EXERCISE » According to the contract excerpt, what amount does the liquidated damages clause cap all damages at?

Of course, even if you did manage to find some obligation someplace in the contract that AshleyMadison.com breached, all of your damages would be capped at $100 by the liquidated damages clause. The real kicker, however, comes in the indemnification clause. AshleyMadison’s clients:

Agree to defend, indemnify and hold us, and our subsidiaries, parents, affiliates, and each of our and their directors, officers, managers, members, partners, agents and employees, harmless from any claim, demand, action, damage, loss, cost or expense, including without limitation, reasonable attorneys’ fees, incurred in connection with any suit or proceeding brought against us arising out of your use of our Service or alleging facts or circumstances that could constitute a breach by you of any provision of these Terms and/or any of the representations and warranties set forth above. If you are obligated to indemnify us, we will have the right, in our sole discretion, to control any action or proceeding and determine if and how we wish to settle it.

DATASET ENTRIES »

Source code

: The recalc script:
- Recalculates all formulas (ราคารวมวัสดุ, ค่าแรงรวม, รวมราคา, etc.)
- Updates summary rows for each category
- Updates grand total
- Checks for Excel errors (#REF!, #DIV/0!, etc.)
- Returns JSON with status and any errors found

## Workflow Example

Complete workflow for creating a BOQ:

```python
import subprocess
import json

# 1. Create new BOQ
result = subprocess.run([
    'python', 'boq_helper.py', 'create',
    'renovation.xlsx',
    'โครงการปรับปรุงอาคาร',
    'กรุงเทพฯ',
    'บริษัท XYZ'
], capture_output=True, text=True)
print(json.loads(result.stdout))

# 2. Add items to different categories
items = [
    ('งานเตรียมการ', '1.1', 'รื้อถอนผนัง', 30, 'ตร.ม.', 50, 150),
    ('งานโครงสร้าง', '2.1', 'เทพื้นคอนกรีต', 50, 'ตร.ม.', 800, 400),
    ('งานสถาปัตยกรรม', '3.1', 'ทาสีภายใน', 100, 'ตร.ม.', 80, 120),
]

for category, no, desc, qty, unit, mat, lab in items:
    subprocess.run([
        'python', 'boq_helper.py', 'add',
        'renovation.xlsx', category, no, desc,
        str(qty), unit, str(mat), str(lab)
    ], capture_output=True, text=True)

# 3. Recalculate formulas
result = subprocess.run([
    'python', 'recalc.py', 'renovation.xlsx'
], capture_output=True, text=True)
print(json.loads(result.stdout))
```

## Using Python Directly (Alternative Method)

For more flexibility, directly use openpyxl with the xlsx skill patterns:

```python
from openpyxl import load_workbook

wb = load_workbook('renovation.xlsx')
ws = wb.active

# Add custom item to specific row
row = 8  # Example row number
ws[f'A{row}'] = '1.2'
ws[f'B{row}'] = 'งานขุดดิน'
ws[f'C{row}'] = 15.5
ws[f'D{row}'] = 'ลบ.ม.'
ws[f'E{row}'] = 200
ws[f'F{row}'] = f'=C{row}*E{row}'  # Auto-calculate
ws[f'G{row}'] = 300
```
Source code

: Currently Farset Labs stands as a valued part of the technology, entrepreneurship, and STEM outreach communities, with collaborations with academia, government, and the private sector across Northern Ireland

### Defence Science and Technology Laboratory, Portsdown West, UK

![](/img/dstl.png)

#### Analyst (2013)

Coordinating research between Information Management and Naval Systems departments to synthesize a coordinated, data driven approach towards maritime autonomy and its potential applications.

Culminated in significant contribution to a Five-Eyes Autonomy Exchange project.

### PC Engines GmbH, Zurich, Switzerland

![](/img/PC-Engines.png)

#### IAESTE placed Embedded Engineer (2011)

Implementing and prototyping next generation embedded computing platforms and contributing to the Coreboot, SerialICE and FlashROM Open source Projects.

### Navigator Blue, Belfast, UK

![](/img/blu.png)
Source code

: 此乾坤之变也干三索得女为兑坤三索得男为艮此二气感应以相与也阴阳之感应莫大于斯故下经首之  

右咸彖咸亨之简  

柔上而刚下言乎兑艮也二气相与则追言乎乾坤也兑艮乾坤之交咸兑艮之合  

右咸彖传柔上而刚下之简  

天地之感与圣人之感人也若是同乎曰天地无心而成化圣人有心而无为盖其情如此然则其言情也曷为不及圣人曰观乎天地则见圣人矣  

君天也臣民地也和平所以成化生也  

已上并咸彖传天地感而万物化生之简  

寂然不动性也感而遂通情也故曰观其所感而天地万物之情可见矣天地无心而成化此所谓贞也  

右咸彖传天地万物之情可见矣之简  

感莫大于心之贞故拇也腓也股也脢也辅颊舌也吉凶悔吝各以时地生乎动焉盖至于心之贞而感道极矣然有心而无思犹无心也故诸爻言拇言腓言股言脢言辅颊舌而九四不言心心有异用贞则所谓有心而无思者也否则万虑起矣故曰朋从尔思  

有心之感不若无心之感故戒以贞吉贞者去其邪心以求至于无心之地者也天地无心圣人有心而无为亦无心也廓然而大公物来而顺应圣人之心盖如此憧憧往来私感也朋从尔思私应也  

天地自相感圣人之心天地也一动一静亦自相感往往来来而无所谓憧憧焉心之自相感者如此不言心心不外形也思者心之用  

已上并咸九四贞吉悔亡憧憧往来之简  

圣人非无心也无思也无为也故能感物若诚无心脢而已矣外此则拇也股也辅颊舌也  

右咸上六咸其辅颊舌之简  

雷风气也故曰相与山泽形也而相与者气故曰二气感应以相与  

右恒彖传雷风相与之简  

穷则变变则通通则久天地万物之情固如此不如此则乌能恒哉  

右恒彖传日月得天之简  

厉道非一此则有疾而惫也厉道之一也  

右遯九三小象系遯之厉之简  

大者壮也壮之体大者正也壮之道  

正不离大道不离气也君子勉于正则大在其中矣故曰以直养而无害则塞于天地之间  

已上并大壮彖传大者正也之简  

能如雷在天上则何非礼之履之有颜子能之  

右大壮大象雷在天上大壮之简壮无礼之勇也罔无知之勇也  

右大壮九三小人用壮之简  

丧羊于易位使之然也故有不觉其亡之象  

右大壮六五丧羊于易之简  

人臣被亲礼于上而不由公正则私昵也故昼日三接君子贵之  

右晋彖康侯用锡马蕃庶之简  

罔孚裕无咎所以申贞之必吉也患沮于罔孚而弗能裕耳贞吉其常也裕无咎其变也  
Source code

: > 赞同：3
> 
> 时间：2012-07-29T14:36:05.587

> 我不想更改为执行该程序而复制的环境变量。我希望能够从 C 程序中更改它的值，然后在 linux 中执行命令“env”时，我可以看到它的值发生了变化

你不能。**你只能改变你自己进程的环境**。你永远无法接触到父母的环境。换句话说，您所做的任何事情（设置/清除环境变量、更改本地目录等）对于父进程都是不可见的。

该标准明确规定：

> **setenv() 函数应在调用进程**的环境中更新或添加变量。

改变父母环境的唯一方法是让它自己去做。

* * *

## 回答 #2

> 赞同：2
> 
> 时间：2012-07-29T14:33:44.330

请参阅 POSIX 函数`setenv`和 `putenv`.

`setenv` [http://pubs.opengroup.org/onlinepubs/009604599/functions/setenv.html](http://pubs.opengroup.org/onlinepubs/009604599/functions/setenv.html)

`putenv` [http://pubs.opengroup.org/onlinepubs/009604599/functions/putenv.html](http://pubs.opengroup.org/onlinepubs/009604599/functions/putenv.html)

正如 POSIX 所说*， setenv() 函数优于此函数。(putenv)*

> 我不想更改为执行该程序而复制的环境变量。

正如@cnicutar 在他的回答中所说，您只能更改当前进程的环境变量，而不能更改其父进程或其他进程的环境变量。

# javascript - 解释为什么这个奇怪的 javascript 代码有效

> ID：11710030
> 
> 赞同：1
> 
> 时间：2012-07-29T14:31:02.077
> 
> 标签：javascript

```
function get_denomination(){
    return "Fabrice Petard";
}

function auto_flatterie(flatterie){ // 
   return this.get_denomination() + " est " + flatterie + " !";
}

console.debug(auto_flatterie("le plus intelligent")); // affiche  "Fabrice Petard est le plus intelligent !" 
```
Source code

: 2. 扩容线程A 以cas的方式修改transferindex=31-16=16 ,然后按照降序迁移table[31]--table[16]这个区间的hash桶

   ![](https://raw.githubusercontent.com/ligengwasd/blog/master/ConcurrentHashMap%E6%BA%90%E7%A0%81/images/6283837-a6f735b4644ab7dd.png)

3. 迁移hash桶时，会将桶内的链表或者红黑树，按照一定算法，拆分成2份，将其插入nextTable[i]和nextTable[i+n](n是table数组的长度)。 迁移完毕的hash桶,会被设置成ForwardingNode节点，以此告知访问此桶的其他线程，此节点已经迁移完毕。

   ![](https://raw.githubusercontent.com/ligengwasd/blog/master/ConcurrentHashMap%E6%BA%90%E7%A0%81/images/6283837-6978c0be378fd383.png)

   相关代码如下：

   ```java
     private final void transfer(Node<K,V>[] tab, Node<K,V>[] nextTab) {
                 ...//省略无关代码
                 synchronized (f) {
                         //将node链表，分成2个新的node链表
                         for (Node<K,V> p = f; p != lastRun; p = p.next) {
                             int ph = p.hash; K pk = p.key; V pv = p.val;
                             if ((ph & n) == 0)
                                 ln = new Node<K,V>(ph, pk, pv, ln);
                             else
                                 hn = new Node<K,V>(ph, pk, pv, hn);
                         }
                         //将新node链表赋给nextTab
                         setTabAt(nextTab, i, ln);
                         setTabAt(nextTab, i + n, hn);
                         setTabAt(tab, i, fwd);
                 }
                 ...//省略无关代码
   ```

TASK RESULT » $100